__Data extract__:
▶
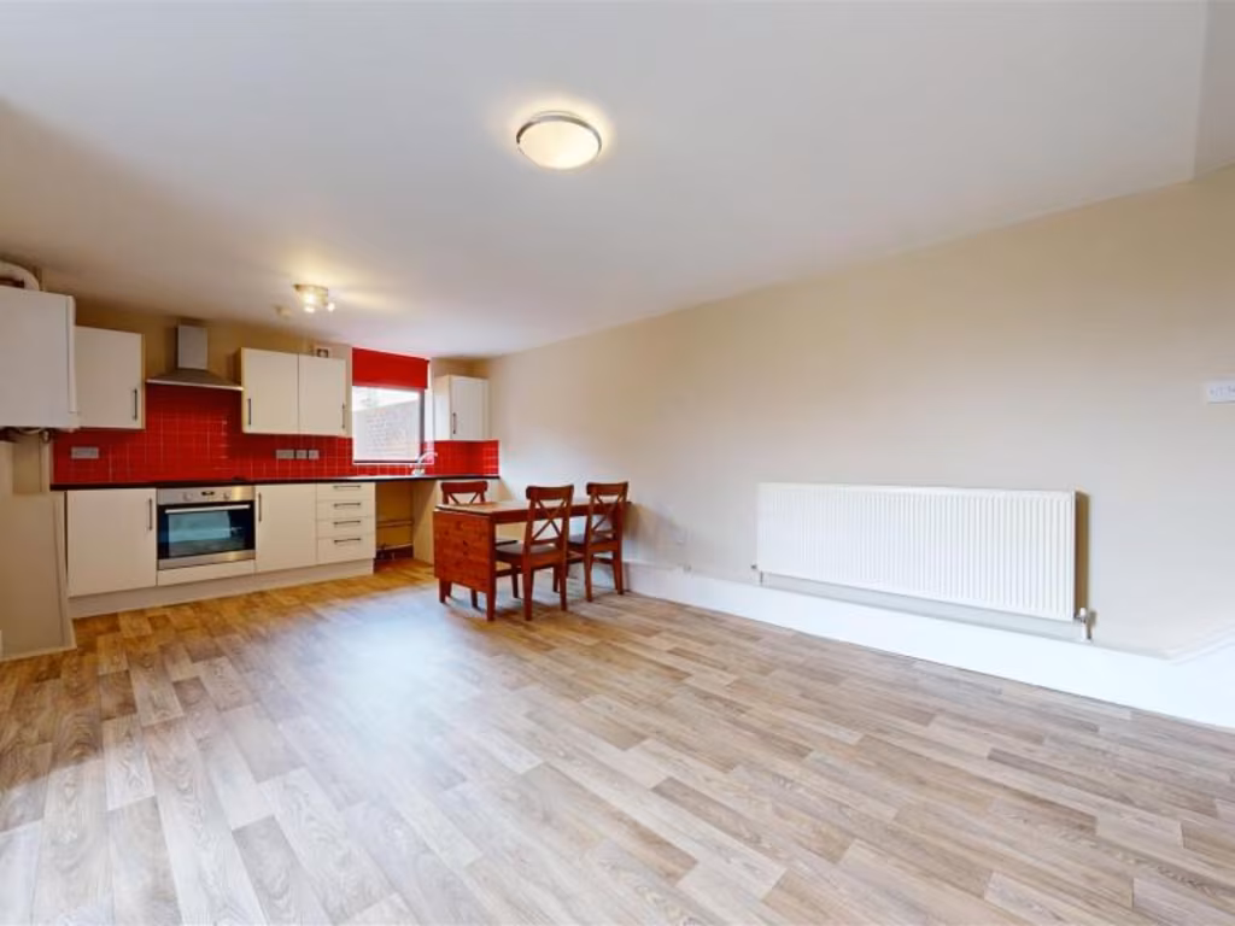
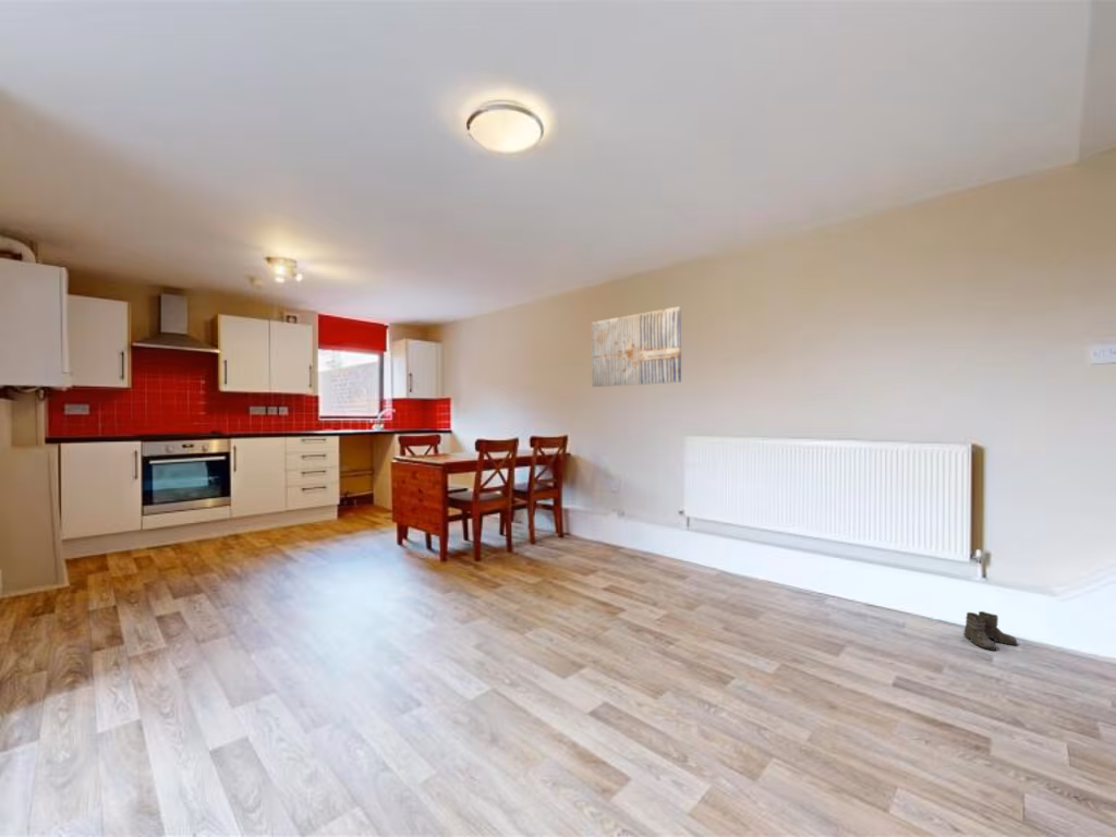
+ wall art [591,305,682,388]
+ boots [960,610,1019,652]
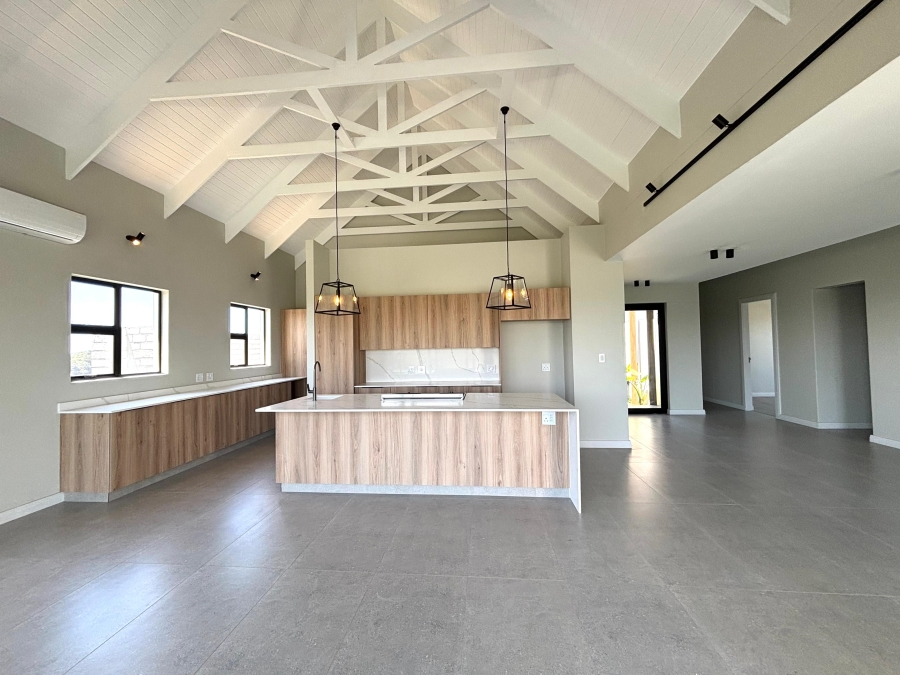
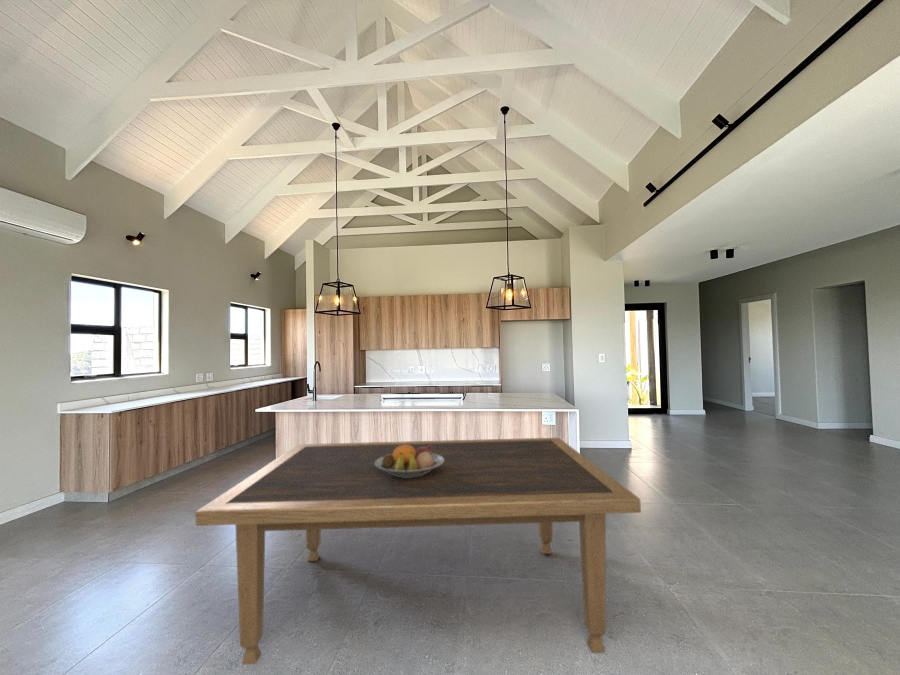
+ fruit bowl [375,443,444,478]
+ dining table [194,437,642,666]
◀
__Problem to work on__:
Reproduce the lines above exactly, image-free.

__Written reply__:
+ wall art [591,305,682,388]
+ boots [960,610,1019,652]
+ fruit bowl [375,443,444,478]
+ dining table [194,437,642,666]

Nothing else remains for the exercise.